SET TASK
Copy out the passage below on Nvidia drivers and Compiz performance word for word, from "I am using Ubuntu" up to and including "back to proprietary.".

QUOTED PASSAGE
[start]
9

I am using Ubuntu 10.10 and have problem with proprietary nvidia driver for my GeForce GTS 250. I have issue with poor Compiz performance. And there is also open-source "noueau" driver.

  1. Proprietary: I tried many versions but neither works fast on desktop. This means 30 FPS without heavy effects. Currently I am using version 270.18. Even normal desktop use feels bad (moving windows) In games (and 3D benchmark) it is really good! (Unigine Heaven works good!)
  2. Open-source "nouveau": Very fast on desktop with heavy effects (blur, ...). I have 300 FPS and more, even in Expo mode. Games were good but not as good as prop. And driver causes xorg to crash even the latest (ppa:xorg-edgers/nouveau), so I switched back to proprietary.

I also have computer with Ubuntu 10.04, GeForce 8600GT and drivers around 185.x and Compiz works great there.

There is similar question Nvidia proprietary driver performance in 10.10

Which version of nvidia (prop) driver is fast in Compiz in Ubuntu 10.10? How do you install a specific version of nvidia driver? Is it the case that each newer driver works slower on compiz?
[end]
DATA
[start]
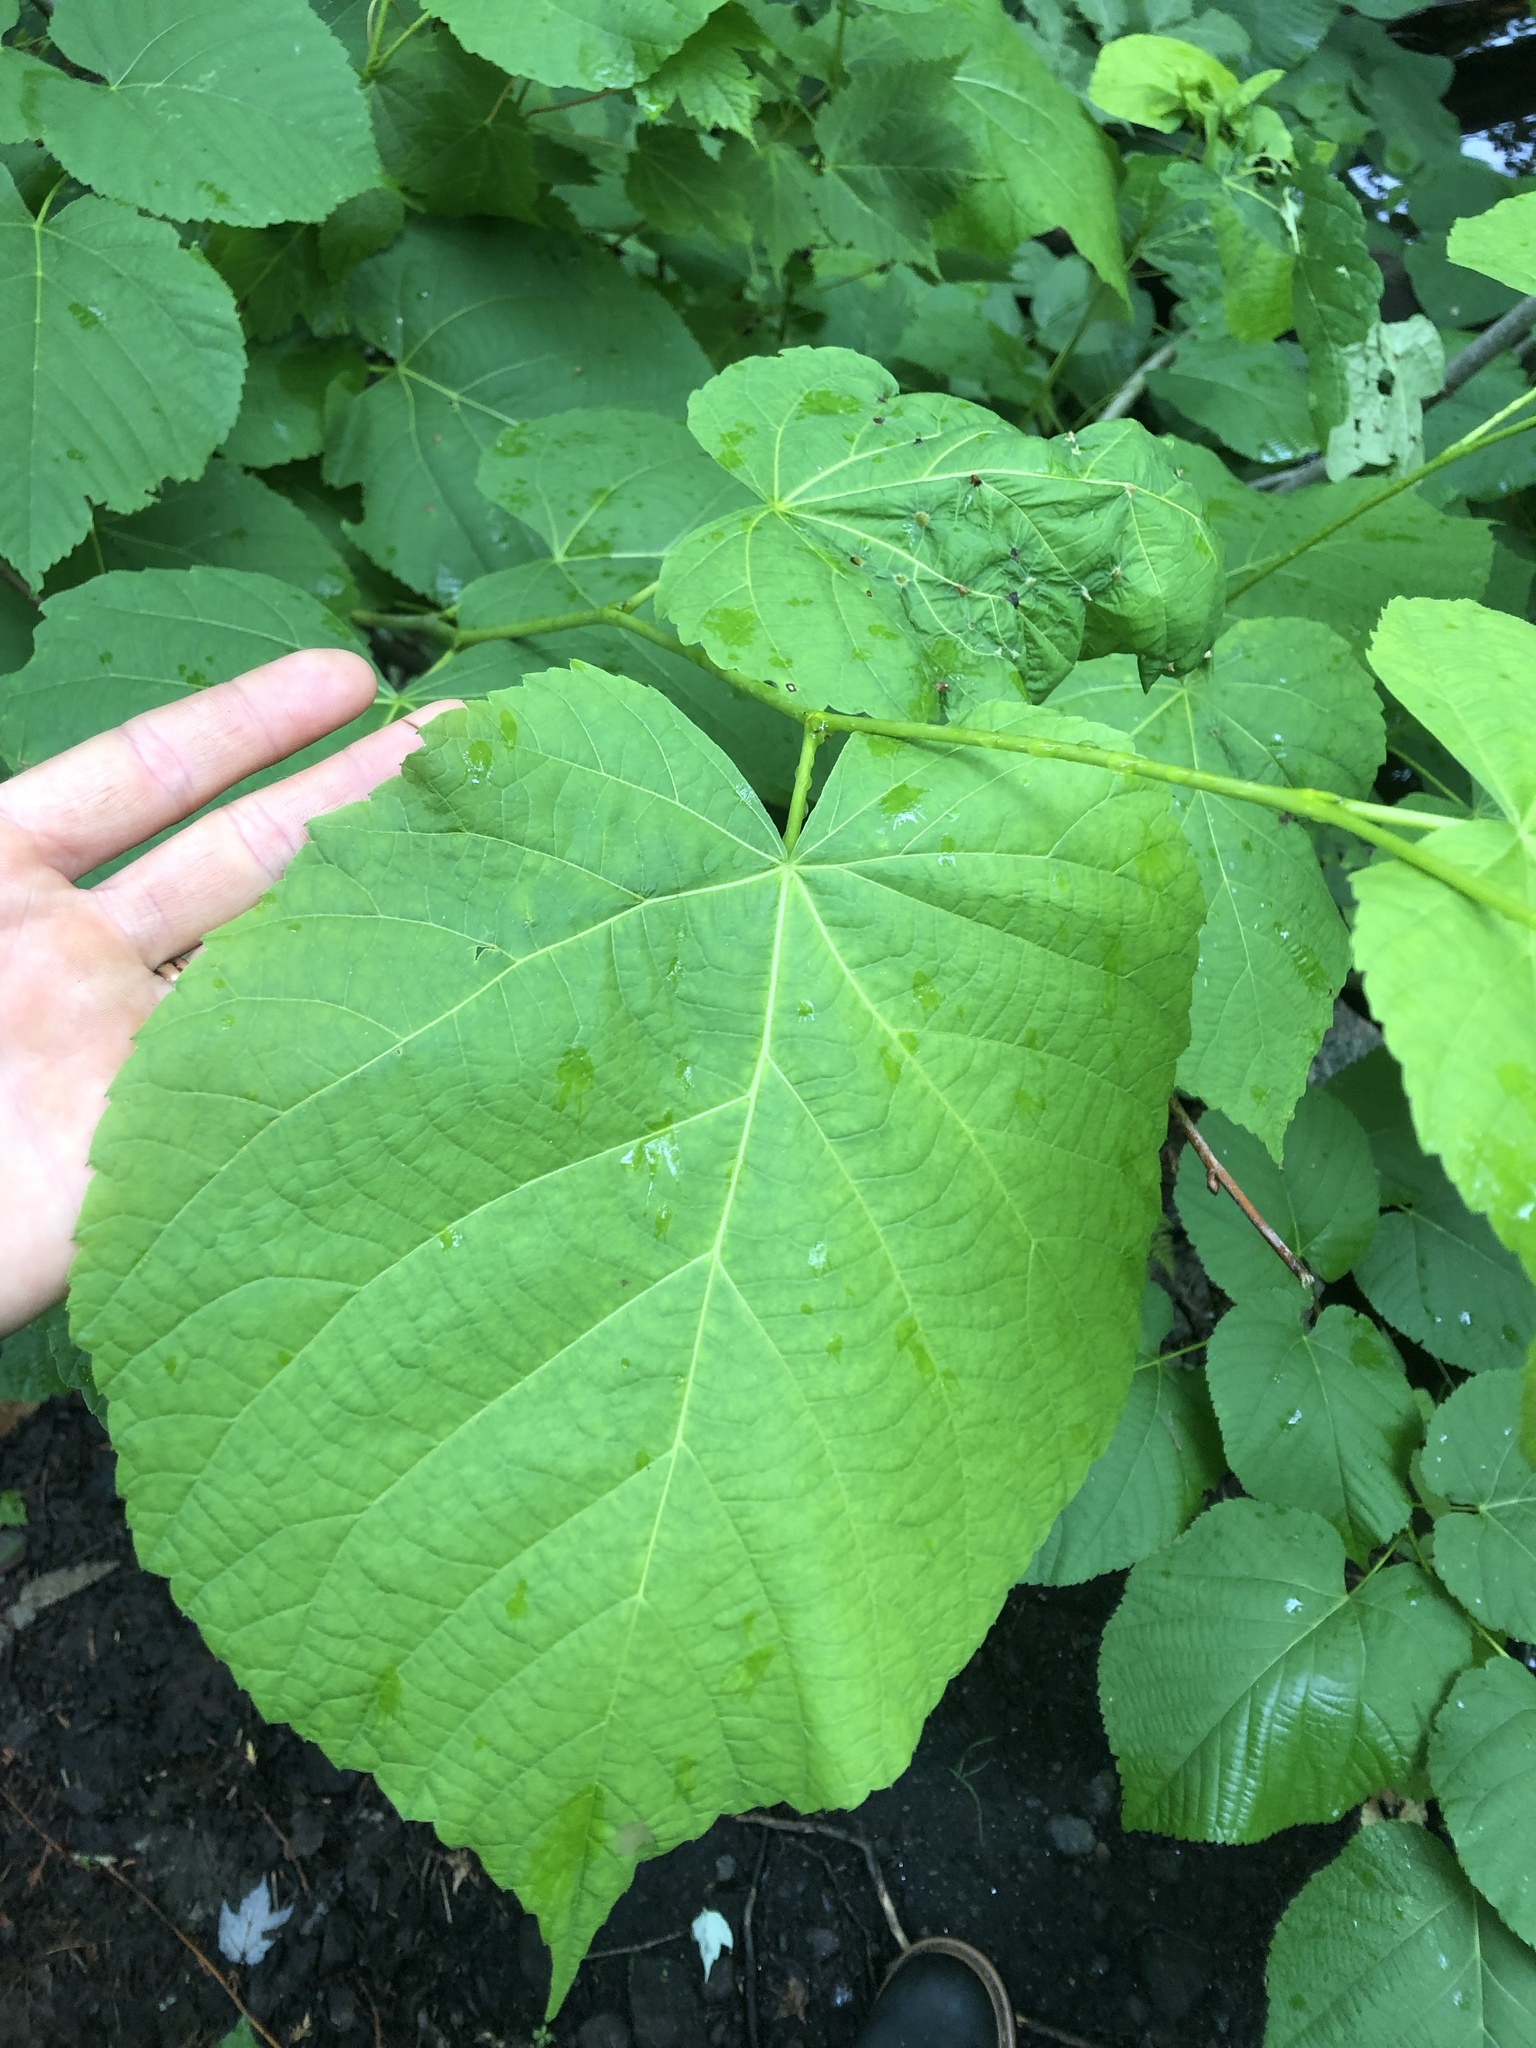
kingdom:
[end]
OUTPUT FOR THIS EXERCISE
I am using Ubuntu 10.10 and have problem with proprietary nvidia driver for my GeForce GTS 250. I have issue with poor Compiz performance. And there is also open-source "noueau" driver.

  1. Proprietary: I tried many versions but neither works fast on desktop. This means 30 FPS without heavy effects. Currently I am using version 270.18. Even normal desktop use feels bad (moving windows) In games (and 3D benchmark) it is really good! (Unigine Heaven works good!)
  2. Open-source "nouveau": Very fast on desktop with heavy effects (blur, ...). I have 300 FPS and more, even in Expo mode. Games were good but not as good as prop. And driver causes xorg to crash even the latest (ppa:xorg-edgers/nouveau), so I switched back to proprietary.